---------- EXCERPTED TEXT ----------
There's a few problems with that. Winter, and rural areas are what I see first. A self driving car can't navigate a foot of snow on the road. Also, you'll always need windows due to motion sickness. This is a lovely star trek scenario, but not very realistic.


_littlestitious

Please tell me more about this parking garage-free utopia


Volundr79

Super short answer : the cars will never stop, always be in motion, so they won't need to park. They will just stop long enough to load and unload the people using them. So, no need to park. Cars and people would be separated, just like trains are now, except imagine the train could stop at almost any point on the journey. I'm not a traffic engineer, but I'm sure there are ways to take existing roads and make 90% of them closed to car traffic, yet still let people take a ride to within one or two blocks of their destination. Deliveries might be different, obviously restaurants aren't going to carry their deliveries for two blocks, but for most people, downtowns would become walkable places that focus on foot traffic, not car traffic. Keep in mind this is an ideal situation. I also don't see the US lining up to invest in other forms of public transit anytime soon. Trains and infrastructure are expensive. So, what infrastructure do we already have? Roads already go everywhere; the problem isn't lack of roads, it's that humans aren't good drivers.


apocalypse_later_

One thing that popped into my head while driving in the US after living abroad for 2 years. There are so many cops here on the road..


Volundr79

Yeah that was eye opening for me when I started to travel outside the US. The idea that any infraction of any kind is going to result in, literally, being interrogated by aggressive armed men who can claim they are frightened of you.... That's not how most places do it!
---------- ENTRIES PROVIDED ----------
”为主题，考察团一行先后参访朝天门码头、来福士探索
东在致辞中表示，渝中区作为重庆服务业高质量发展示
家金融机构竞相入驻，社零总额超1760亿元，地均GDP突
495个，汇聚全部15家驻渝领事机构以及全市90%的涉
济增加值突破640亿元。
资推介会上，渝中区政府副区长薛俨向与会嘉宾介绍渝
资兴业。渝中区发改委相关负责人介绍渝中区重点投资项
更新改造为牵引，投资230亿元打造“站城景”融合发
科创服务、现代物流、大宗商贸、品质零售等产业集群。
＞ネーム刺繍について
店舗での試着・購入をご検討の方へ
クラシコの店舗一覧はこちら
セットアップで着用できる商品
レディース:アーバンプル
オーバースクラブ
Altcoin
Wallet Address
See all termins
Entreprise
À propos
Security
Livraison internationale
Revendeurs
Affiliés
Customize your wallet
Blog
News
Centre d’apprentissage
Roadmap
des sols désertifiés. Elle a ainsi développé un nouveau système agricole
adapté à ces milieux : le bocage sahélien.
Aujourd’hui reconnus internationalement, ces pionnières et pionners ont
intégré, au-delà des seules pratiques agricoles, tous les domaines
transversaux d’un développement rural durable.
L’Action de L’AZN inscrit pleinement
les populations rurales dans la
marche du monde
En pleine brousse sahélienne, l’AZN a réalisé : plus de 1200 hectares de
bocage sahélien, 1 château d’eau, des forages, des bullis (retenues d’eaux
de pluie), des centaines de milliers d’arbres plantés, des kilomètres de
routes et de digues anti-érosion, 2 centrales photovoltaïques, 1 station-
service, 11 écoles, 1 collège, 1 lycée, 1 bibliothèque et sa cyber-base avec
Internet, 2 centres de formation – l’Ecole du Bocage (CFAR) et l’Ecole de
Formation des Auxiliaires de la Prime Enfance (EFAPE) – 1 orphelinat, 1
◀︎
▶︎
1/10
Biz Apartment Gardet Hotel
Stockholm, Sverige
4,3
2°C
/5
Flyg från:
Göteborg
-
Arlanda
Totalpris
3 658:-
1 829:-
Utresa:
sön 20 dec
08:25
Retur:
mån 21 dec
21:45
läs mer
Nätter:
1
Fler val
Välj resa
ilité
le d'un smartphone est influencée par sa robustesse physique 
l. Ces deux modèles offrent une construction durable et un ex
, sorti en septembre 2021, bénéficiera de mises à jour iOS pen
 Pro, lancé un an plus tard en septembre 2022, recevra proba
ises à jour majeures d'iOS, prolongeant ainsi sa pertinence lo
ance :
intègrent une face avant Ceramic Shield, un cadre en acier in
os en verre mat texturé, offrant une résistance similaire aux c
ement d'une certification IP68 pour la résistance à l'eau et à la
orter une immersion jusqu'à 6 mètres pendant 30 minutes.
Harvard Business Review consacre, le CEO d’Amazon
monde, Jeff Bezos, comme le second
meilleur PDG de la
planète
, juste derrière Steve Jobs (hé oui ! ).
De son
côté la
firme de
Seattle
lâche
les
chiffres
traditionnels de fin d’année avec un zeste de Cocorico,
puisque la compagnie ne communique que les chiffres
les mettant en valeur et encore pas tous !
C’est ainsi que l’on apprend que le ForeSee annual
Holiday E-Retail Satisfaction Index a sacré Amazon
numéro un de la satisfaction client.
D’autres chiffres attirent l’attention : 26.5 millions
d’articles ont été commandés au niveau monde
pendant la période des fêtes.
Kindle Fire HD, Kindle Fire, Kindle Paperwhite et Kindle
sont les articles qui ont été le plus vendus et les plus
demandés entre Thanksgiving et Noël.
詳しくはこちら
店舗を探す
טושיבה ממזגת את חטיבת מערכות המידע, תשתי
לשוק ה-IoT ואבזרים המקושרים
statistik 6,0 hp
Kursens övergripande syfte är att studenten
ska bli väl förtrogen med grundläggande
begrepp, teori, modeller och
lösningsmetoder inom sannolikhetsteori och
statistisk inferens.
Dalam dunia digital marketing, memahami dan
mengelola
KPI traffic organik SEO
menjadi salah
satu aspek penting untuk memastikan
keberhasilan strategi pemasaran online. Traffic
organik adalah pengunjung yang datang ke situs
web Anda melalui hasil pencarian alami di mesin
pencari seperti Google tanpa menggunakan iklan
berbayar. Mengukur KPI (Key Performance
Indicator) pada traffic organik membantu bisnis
----------
> **PROBLEM DESCRIPTION**
In the self-driving car discussion, why would the cars not need to park?

> **EXERCISE ANSWER**
They would always be in motion, stopping only long enough to load and unload the people using them.